Could you write out the whole forum post below, word for word, from its title through its last sentence?

Text START

What challenges have you had "growing up" ?
mentalman
Yellow-bellied Woodpecker
Joined: 9 Jul 2004
Age: 39
Gender: Male
Posts: 71
Location: Glasgow, Montana USA
Hello WP users,
It's been many years (at least 5 or 6) since I last used WP to post or discuss things from my life, although I have browsed it occasionally to see what others are discussing. I think for the most part it was because I had developed the skills and tools needed to cope with my Asperger's and glide imperfectly through life. However, ever since the summer of 2010, I have been going through a series of life changes that have challenged me in so many ways that I'm feeling the need to at least pose some questions to the site to see whether what I am feeling or experience is unusual for someone my age (25 until May 2011) and get some feedback on some of your experiences with these challenges.
In order to explain the context of those changes, I need to tell a little about my life before summer 2010, which I will try to do briefly (sort of an oxymoron coming from an aspie).
I grew up in northwestern Montana in a loving family of four (mom, dad, and younger brother) who supported and sheltered me from many of life's worries, mostly to my benefit, but (as sometimes I wonder) perhaps to my chagrin too. From an early age, I was obsessed with computers, mapping, geography, and geographic information systems, and followed that path through my first few jobs and education. I was homeschooled from 7th grade until I enrolled in college because my parents were able to find mentors and teachers who could more effectively educate me than (at the time, late 1990s) the public school system could, although to this day I hold no disrespect for the role public education plays in US society or the value of public school educators. During that time, I pursued my passions/obsessions, recovered from the social traumas and bullying in elementary/middle school, developed social networking skills strictly for the adult world, what is commonly called "networking/career" skills - ability to build professional/personal adult relationships for work, community, and other assorted venues in the service of pursuing jobs and education (including enrolling in an online college certificate program at the age of 16). I had the time of my life, but sort of lived in a sheltered bliss as far as my personal/social life went and didn't "grow" in my ability to deal with people my own age.

Text END
Excerpted records START

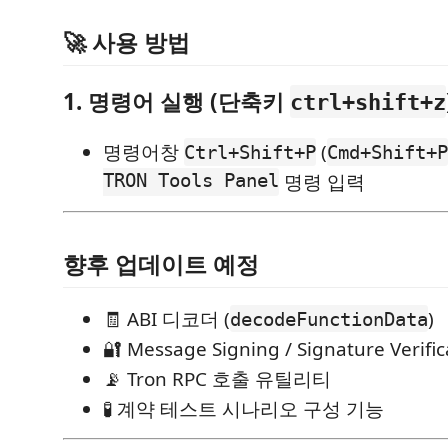
🚀 사용 방법
1. 명령어 실행 (단축키
ctrl+shift+z
명령어창
(
Ctrl+Shift+P
Cmd+Shift+P
TRON Tools Panel
명령 입력
향후 업데이트 예정
🧾 ABI 디코더 (
)
decodeFunctionData
🔐 Message Signing / Signature Verific
📡 Tron RPC 호출 유틸리티
🧪 계약 테스트 시나리오 구성 기능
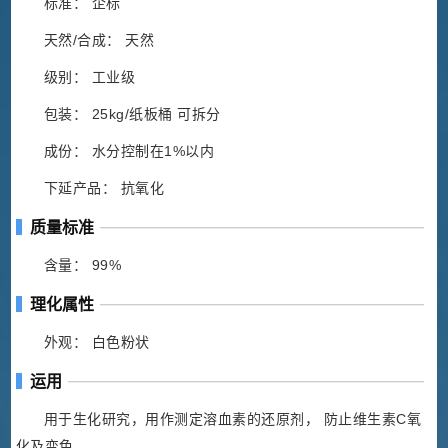
标准： 企标
天然/合成： 天然
级别： 工业级
包装： 25kg/纸板桶 可拆分
成份： 水分控制在1%以内
下延产品： 抗氧化
质量标准
含量： 99%
理化属性
外观： 白色粉状
运用
用于生化研究，用作测定溶血素的还原剂， 防止维生素C氧
化及变色。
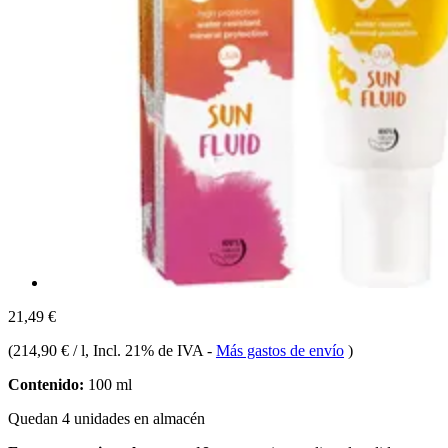
21,49 €
(
214,90 € / l
, Incl. 21% de IVA
-
Más gastos de envío
)
Contenido:
100 ml
Quedan 4 unidades en almacén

Excerpted records END

→ Answer to the exercise:
What challenges have you had "growing up" ?
mentalman
Yellow-bellied Woodpecker
Joined: 9 Jul 2004
Age: 39
Gender: Male
Posts: 71
Location: Glasgow, Montana USA
Hello WP users,
It's been many years (at least 5 or 6) since I last used WP to post or discuss things from my life, although I have browsed it occasionally to see what others are discussing. I think for the most part it was because I had developed the skills and tools needed to cope with my Asperger's and glide imperfectly through life. However, ever since the summer of 2010, I have been going through a series of life changes that have challenged me in so many ways that I'm feeling the need to at least pose some questions to the site to see whether what I am feeling or experience is unusual for someone my age (25 until May 2011) and get some feedback on some of your experiences with these challenges.
In order to explain the context of those changes, I need to tell a little about my life before summer 2010, which I will try to do briefly (sort of an oxymoron coming from an aspie).
I grew up in northwestern Montana in a loving family of four (mom, dad, and younger brother) who supported and sheltered me from many of life's worries, mostly to my benefit, but (as sometimes I wonder) perhaps to my chagrin too. From an early age, I was obsessed with computers, mapping, geography, and geographic information systems, and followed that path through my first few jobs and education. I was homeschooled from 7th grade until I enrolled in college because my parents were able to find mentors and teachers who could more effectively educate me than (at the time, late 1990s) the public school system could, although to this day I hold no disrespect for the role public education plays in US society or the value of public school educators. During that time, I pursued my passions/obsessions, recovered from the social traumas and bullying in elementary/middle school, developed social networking skills strictly for the adult world, what is commonly called "networking/career" skills - ability to build professional/personal adult relationships for work, community, and other assorted venues in the service of pursuing jobs and education (including enrolling in an online college certificate program at the age of 16). I had the time of my life, but sort of lived in a sheltered bliss as far as my personal/social life went and didn't "grow" in my ability to deal with people my own age.